I’m deploying my inference software using openCV multi-backend API.
I’m happy to support Nvidia backends, at the cost of distributing ~200Mb of additional files (cudnn_cnn_infer64_8.dll and cudnn_ops_infer64_8.dll) in addition to ~100Mo of Cuda 10.x dlls (cudart64_102.dll, cublas64_10.dll, cublasLt64_10.dll)
But I found out that if I want to support latest Geforce RTX 30x0 I need to ship with Cuda 11.x
Now the problem is that the 2 aforementioned cudd dlls for Cuda 11 are 800Mb big!
What happened? Is there a way this could be split in smaller, more granular packages? I don’t need support for float16 or int8 inference for instance, could we save space without these kernels?
Thanks for your message. We agree that the growth of the cuDNN DLL size is problematic, and we’re working on resolving this. E.g. you may have noticed that the size of cudnn_ops_infer was reduced by about 70% from 8.2.0 to 8.3.0. We know this doesn’t completely solve your problem – just mentioning it to point out that we’re working on it.
To answer your specific questions:
What happened?
As we’ve added more capabilities to cuDNN (e.g. new GPU architectures), the library size has grown.
Is there a way this could be split in smaller, more granular packages? I don’t need support for float16 or int8 inference for instance, could we save space without these kernels?

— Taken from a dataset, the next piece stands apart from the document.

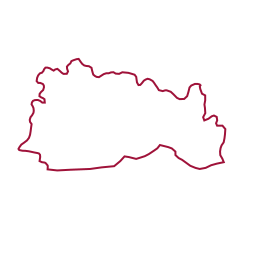 Byerastavitsa, Grodno, Belarus (Mercator projection), rotated 284°
{"feature_id": "67162791B90230438084188", "entity_name": "Byerastavitsa", "entity_type": "district", "adm_level": 2, "iso_a3": "BLR", "parent_name": "Belarus", "parent_adm1": "Grodno", "projection": "mercator", "projection_center": [23.993, 53.236], "detail": "fine", "context": "isolated", "style": "outline", "palette": "rose", "viewbox_px": 256, "rotation_deg": 284, "n_neighbors": 0, "source": "geoboundaries", "source_scale": "gbopen_adm2", "svg_char_len": 2393}
<svg xmlns="http://www.w3.org/2000/svg" viewBox="0 0 256 256"><g transform="rotate(284 128 128)"><path d="M68.4,60.0L69.7,69.6L73.5,82.0L79.1,101.2L83.4,111.9L87.6,123.8L94.0,128.5L99.6,131.5L100.0,135.8L100.0,143.4L102.1,146.9L104.7,151.1L107.7,154.5L112.4,158.8L115.4,161.4L119.2,163.1L119.2,171.6L118.8,175.4L116.6,179.7L113.2,180.6L111.1,184.4L110.2,188.2L108.1,193.4L106.4,197.6L105.6,203.2L105.6,207.5L108.1,213.0L112.0,217.7L114.9,222.8L118.0,229.2L121.0,227.0L124.0,224.1L127.5,223.0L130.9,222.7L133.8,223.0L137.2,224.3L141.4,224.1L145.5,223.6L150.5,222.7L153.1,219.1L152.6,217.0L151.8,213.9L153.9,212.3L157.0,212.7L160.2,211.4L160.9,208.4L159.6,206.4L156.4,203.8L153.8,200.2L156.7,198.3L161.1,199.4L166.1,197.8L169.2,196.5L173.6,196.2L178.3,195.0L179.2,191.5L183.3,188.7L185.7,187.6L187.0,188.0L187.6,187.0L187.6,184.9L186.9,182.2L184.5,179.1L182.2,177.9L177.3,177.9L173.2,177.7L169.8,175.5L168.5,171.1L169.1,168.2L171.8,163.8L173.5,160.7L173.9,156.4L173.5,154.9L172.2,152.8L172.2,148.8L174.5,146.5L176.0,144.7L178.2,142.3L179.6,140.5L180.5,137.3L180.5,135.1L179.2,133.3L177.7,131.9L175.0,130.7L172.8,129.5L172.2,127.8L174.4,125.7L177.3,124.5L179.6,123.6L181.3,121.5L181.5,118.0L181.6,115.0L180.7,109.0L178.4,106.3L177.8,102.9L178.6,100.4L177.8,98.0L176.4,96.0L175.8,93.6L174.4,91.4L172.6,89.7L170.3,87.5L170.0,85.2L170.4,83.5L171.4,81.4L173.2,80.3L175.0,79.3L177.6,78.0L178.5,75.1L178.1,72.5L178.1,70.4L179.1,68.1L180.7,66.1L183.1,63.4L182.3,61.4L180.5,58.6L179.2,56.9L176.7,56.4L174.8,54.9L172.8,53.9L170.7,54.6L168.4,56.1L165.8,55.5L164.9,52.3L165.6,50.3L166.8,48.2L168.3,45.2L167.2,43.2L165.7,42.0L166.3,39.7L167.0,37.8L167.1,35.1L166.6,33.3L164.5,32.3L163.0,32.2L162.3,31.8L160.9,31.2L159.7,29.3L157.3,28.1L154.7,27.7L151.4,28.0L150.0,30.0L150.5,31.9L150.1,34.7L148.9,36.0L147.3,36.6L144.3,36.5L141.9,34.9L139.7,34.0L137.4,34.4L136.7,36.4L136.4,38.3L135.7,40.0L132.5,41.1L131.9,38.7L133.0,36.3L133.4,33.8L132.6,31.0L131.4,29.3L129.6,28.6L127.6,28.7L126.0,30.3L124.4,31.5L121.9,32.4L119.9,32.6L117.3,31.9L114.8,30.8L112.1,30.7L110.2,31.5L108.5,33.5L104.6,33.9L101.3,34.3L97.7,34.6L94.5,34.3L91.5,33.0L88.5,30.6L86.1,28.5L83.4,27.4L81.2,26.8L80.3,27.8L80.4,31.1L81.0,33.8L81.4,37.2L81.5,39.6L81.6,43.2L81.8,46.4L81.7,47.8L80.7,49.1L78.7,49.8L74.5,50.2L74.0,52.7L74.3,55.6L74.0,56.6L72.2,59.1L71.1,59.5L70.0,59.7L68.4,60.0Z" fill="none" stroke="#9f1239" stroke-width="2"/></g></svg>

We are exploring various options for splitting the library further. It’s useful to know that your use case would benefit from splitting based on data type.
Thank you very much for your reply.
I had not noticed the dll reduction since I’m still shipping wiht Cuda 10. ops_infer is indeed much smaller, but cnn_infer has grown to 737Mo. But it’s a great news knowing that you’re working on it.
Do you confirm that there is no other way to support GTX 3080s?
Do you have any timeframe for smaller test release?
Will you share on this forum which options you have when it comes to splitting the library?